L’éloge se terminait par ces lignes, comme une réminiscence du logo du Washington Post (qui affiche la devise « La démocratie meurt dans le noir ») : « Si la gouvernance civique est le fondement de la démocratie, le travail indépendant effectué par cette salle de rédaction est un exemple remarquable des assises du journalisme. »
Le Prix Michener n’est pas remis aux salles de presse (plutôt qu’à un seul journaliste) sans raison. En effet, ça prend plus d’une personne pour faire bouger les choses. Ça prend une solide équipe – menée par un excellent rédacteur en chef, toujours! – pour produire du journalisme puissant et transformateur, et ça prend un propriétaire qui ne courbe pas l’échine (et a de bons moyens financiers) pour assumer l’inévitable ressac.
Lorsqu’un jury du prix Michener nomme une salle de presse parmi ses finalistes, il atteste devant le monde entier de la passion, du talent et du courage collectif de l’organisation en question pour faire changer les choses. Nous sommes là pour honorer, célébrer et promouvoir l’excellence dans le journalisme public.
Kamloops perd plus de 26 emplois locaux. Elle perd aussi une rédaction empreinte d’intégrité, ce qui est de plus en plus rare dans le paysage médiatique. C’est une bien triste nouvelle pour les personnes qui croient encore au journalisme comme pilier fondamental de la démocratie.
Nous levons notre chapeau au petit journal indépendant au grand cœur, et aux infatigables journalistes qui l’ont fait briller. Nous vous souhaitons de trouver une autre rédaction, et de continuer à garder pour nous tous le fort du journalisme digne et vaillant.

● ● ● ● ● ● ●

CONSIGNE
Dans l'extrait ci-dessus, relevez s'il vous plaît tous les verbes qui suivent « Nous sommes là pour ».

DONNÉES FOURNIES
● ● ● ● ● ● ●

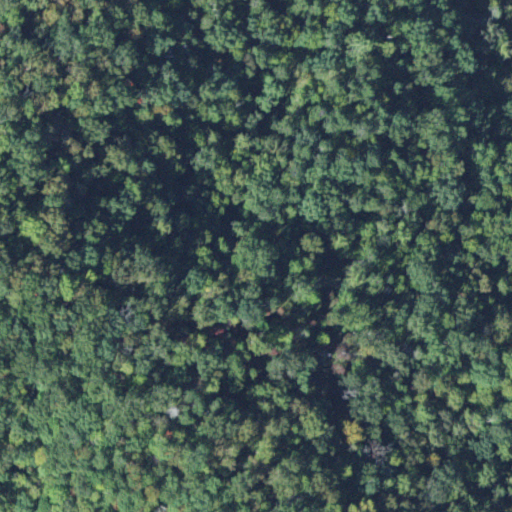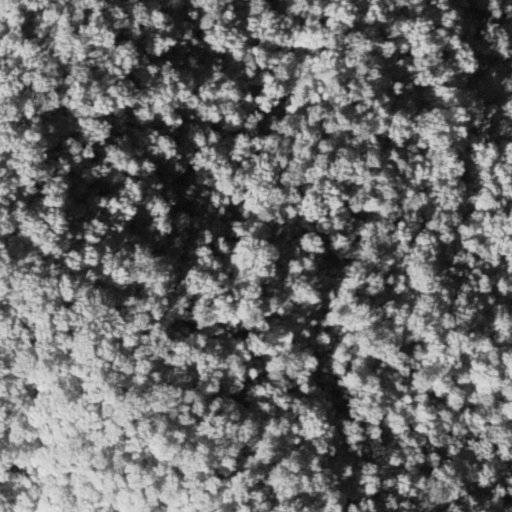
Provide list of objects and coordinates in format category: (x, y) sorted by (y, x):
road: (501, 12)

● ● ● ● ● ● ●

RÉPONSE
honorer, célébrer, promouvoir